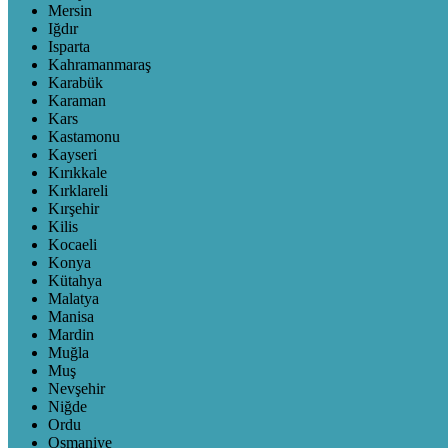
Mersin
Iğdır
Isparta
Kahramanmaraş
Karabük
Karaman
Kars
Kastamonu
Kayseri
Kırıkkale
Kırklareli
Kırşehir
Kilis
Kocaeli
Konya
Kütahya
Malatya
Manisa
Mardin
Muğla
Muş
Nevşehir
Niğde
Ordu
Osmaniye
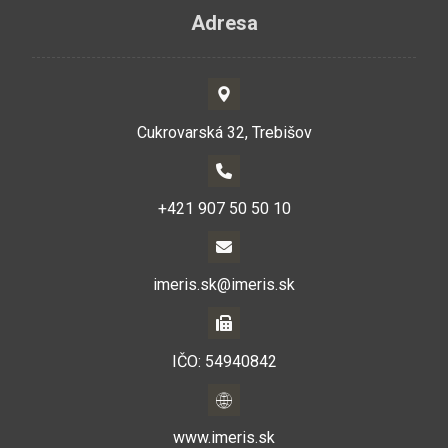
Adresa
Cukrovarská 32, Trebišov
+421 907 50 50 10
imeris.sk@imeris.sk
IČO: 54940842
www.imeris.sk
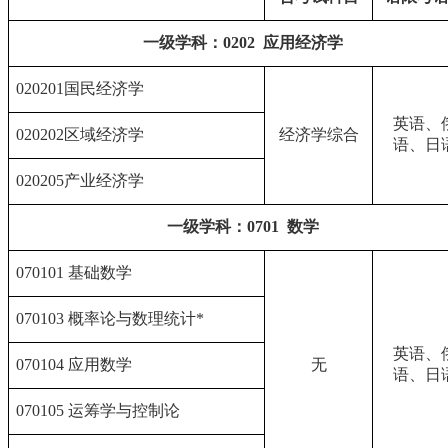
一级学科：0202 应用经济学
020201国民经济学
英语、
020202区域经济学
经济学综合
语、日
020205产业经济学
一级学科：0701 数学
070101 基础数学
070103 概率论与数理统计*
英语、
070104 应用数学
无
语、日
070105 运筹学与控制论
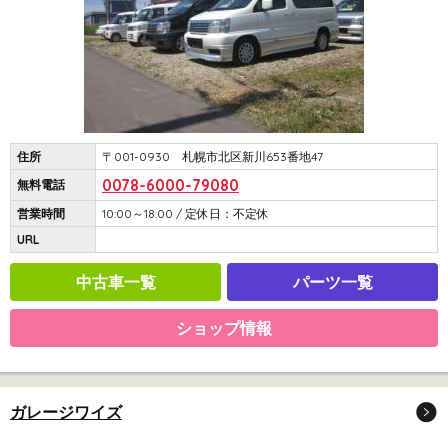
住所
〒001-0930 札幌市北区新川653番地47
0078-6000-79080
無料電話
営業時間
10:00～18:00 / 定休日：不定休
URL
中古車一覧
パーツ一覧
ショップ情報
ガレージワイズ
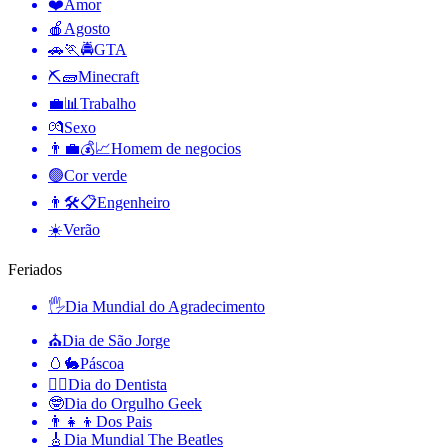
❤️
Amor
🍎
Agosto
🚗🏃🚔
GTA
⛏🧱
Minecraft
💼📊
Trabalho
💏
Sexo
👨‍💼💰📈
Homem de negocios
🟢
Cor verde
👨🛠📋
Engenheiro
☀️
Verão
Feriados
🖐
Dia Mundial do Agradecimento
⛪️
Dia de São Jorge
🥚🐇
Páscoa
👨‍⚕️
Dia do Dentista
🤓
Dia do Orgulho Geek
👨‍👧‍👦
Dos Pais
🎸
Dia Mundial The Beatles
########
### Request
Your answer should copy the listing word for word, with no pictures in it.

### Solved problem
Mersin
Iğdır
Isparta
Kahramanmaraş
Karabük
Karaman
Kars
Kastamonu
Kayseri
Kırıkkale
Kırklareli
Kırşehir
Kilis
Kocaeli
Konya
Kütahya
Malatya
Manisa
Mardin
Muğla
Muş
Nevşehir
Niğde
Ordu
Osmaniye
Adresa
Cukrovarská 32, Trebišov
+421 907 50 50 10
imeris.sk@imeris.sk
IČO: 54940842
www.imeris.sk
一级学科：0202 应用经济学
020201国民经济学
英语、
020202区域经济学
经济学综合
语、日
020205产业经济学
一级学科：0701 数学
070101 基础数学
070103 概率论与数理统计*
英语、
070104 应用数学
无
语、日
070105 运筹学与控制论
住所
〒001-0930 札幌市北区新川653番地47
0078-6000-79080
無料電話
営業時間
10:00～18:00 / 定休日：不定休
URL
中古車一覧
パーツ一覧
ショップ情報
ガレージワイズ
❤️
Amor
🍎
Agosto
🚗🏃🚔
GTA
⛏🧱
Minecraft
💼📊
Trabalho
💏
Sexo
👨‍💼💰📈
Homem de negocios
🟢
Cor verde
👨🛠📋
Engenheiro
☀️
Verão
Feriados
🖐
Dia Mundial do Agradecimento
⛪️
Dia de São Jorge
🥚🐇
Páscoa
👨‍⚕️
Dia do Dentista
🤓
Dia do Orgulho Geek
👨‍👧‍👦
Dos Pais
🎸
Dia Mundial The Beatles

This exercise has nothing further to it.